Menyingkap Tabir Jatuhnya Lion Air JT-610
Lebih dari tiga tahun. Menunggu kepastian. Siapakah pihak paling bertanggung jawab atas jatuhnya pesawat terbang Lion Air JT-610?

Serpihan pesawat Lion Air JT-610 ditemukan di perairan Laut Jawa, Senin (29/10/2018) siang.
Downfall: The Case Against Boeing, film berdasarkan fakta kecelakaan dua pesawat terbang yang ditayangkan Netflix, medio Februari 2022, kembali menggegerkan dunia penerbangan. Salah satu yang dibahas adalah kecelakaan pesawat Lion Air JT-610.
Dalam kurun waktu lima bulan, dua kecelakaan pesawat produk high tech Boeing terjadi di lokasi berbeda dan memakan korban lebih dari 300 orang. Film dokumenter itu mengingatkan kembali jatuhnya pesawat Lion Air JT-610 dan Ethiopian Airlines ET-302. Keduanya menggunakan pesawat tipe Boeing 737-Max.
Film dibuka dengan jatuhnya Lion Air JT-610 pada 29 Oktober 2018, beberapa menit setelah lepas landas di perairan sekitar Jakarta. Keluarga korban pilot Kapten Bhavye Suneja digambarkan terpukul atas kecelakaan fatal tersebut. Sebab, awalnya muncul dugaan pilot menjadi pihak yang bersalah dalam mengendalikan pesawat.
Fakta sedikit terkuak ketika perangkat blackbox berhasil ditemukan. Dari percakapan pilot dan kopilot, tersingkap akar masalah berawal dari sistem stabilisasi penerbangan otomatis. Akibatnya, hidung pesawat meluncur cepat ke permukaan laut. Menukik dan gagal dikendalikan ke atas lagi.
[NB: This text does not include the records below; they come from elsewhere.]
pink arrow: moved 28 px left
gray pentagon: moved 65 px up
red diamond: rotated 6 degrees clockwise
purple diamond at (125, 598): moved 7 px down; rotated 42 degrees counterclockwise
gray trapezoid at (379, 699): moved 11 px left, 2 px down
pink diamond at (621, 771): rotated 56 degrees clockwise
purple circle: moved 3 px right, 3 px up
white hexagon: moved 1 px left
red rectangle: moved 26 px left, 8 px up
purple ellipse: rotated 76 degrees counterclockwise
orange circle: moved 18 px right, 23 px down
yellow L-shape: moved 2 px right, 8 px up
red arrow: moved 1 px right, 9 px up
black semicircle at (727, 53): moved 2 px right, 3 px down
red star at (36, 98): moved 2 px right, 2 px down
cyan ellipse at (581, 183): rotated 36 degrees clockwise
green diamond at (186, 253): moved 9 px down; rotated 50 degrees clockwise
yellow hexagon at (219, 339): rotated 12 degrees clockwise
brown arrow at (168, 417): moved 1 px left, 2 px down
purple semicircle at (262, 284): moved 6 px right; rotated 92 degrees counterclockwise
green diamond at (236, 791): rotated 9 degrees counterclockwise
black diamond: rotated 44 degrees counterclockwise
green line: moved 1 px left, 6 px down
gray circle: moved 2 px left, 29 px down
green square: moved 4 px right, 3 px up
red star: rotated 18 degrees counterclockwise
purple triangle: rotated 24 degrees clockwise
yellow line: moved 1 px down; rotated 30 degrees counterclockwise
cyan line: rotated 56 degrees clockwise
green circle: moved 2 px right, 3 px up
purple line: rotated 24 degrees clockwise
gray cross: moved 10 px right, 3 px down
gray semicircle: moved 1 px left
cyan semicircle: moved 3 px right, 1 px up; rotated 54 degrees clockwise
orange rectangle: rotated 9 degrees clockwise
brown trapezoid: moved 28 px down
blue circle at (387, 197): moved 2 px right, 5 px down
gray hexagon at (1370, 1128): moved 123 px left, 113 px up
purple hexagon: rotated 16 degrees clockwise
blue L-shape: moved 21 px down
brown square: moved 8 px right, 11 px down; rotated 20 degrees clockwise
Bagaimana mungkin produk berteknologi tinggi mengalami kecelakaan? Tuduhan pun bermunculan, mulai dari andil kontribusi besar maskapai ke manufaktur hingga andil kontribusi otoritas penerbangan nasional Amerika Serikat, Faderation Aviation Administration.
Dari percakapan pilot dan kopilot, tersingkap akar masalah berawal dari sistem stabilisasi penerbangan otomatis.
Bertahun-tahun menanti jawaban, seakan diingatkan kembali dalam webinar ”Kecelakaan Pesawat: Tanggung Jawab Siapa?” yang diselenggarakan Fakultas Hukum Universitas Tarumanegara dan Pusat Studi Air Power Indonesia, awal Maret 2002. Setiap kali terjadi kecelakaan pesawat terbang, banyak sekali pertanyaan yang tidak terjawab dengan tuntas mengenai apa dan siapa serta terutama bagaimana nasib korban kecelakaan itu.
Sebelumnya, 18 November 2018, pihak Boeing merilis penyebab jatuhnya pesawat akibat aktivasi maneuvering characteristics augmentation system (MCAS). Banyak ahli bingung terhadap istilah ini. Hasil pertemuan Boeing dan asosiasi pilot menjanjikan, perbaikan dapat dilakukan dalam waktu enam pekan.

Presiden Joko Widodo meninjau Posko Terpadu Evakuasi Korban Pesawat Lion Air JT-610 di Pelabuhan Tanjung Priok, Jakarta, Selasa (30/10/2018). Presiden didampingi Kepala Basarnas M Syaugi dan Menteri Perhubungan Budi Karya Sumadi.
Bahkan, Dennis A Muilenburg, Presiden dan CEO The Boeing Company saat itu, meyakini pesawat itu telah didesain aman. Tragisnya, pada 10 Maret 2019 atau 19 pekan sejak peristiwa jatuhnya Lion Air, maskapai Ethiopian Airlines mengalami peristiwa serupa. Setelah lepas landas dari Bandara Addis Ababa, Etiopia, pesawat ini jatuh ke tanah dan menewaskan seluruh penumpang dan awak pesawat, total korban jiwa berjumlah 157 orang.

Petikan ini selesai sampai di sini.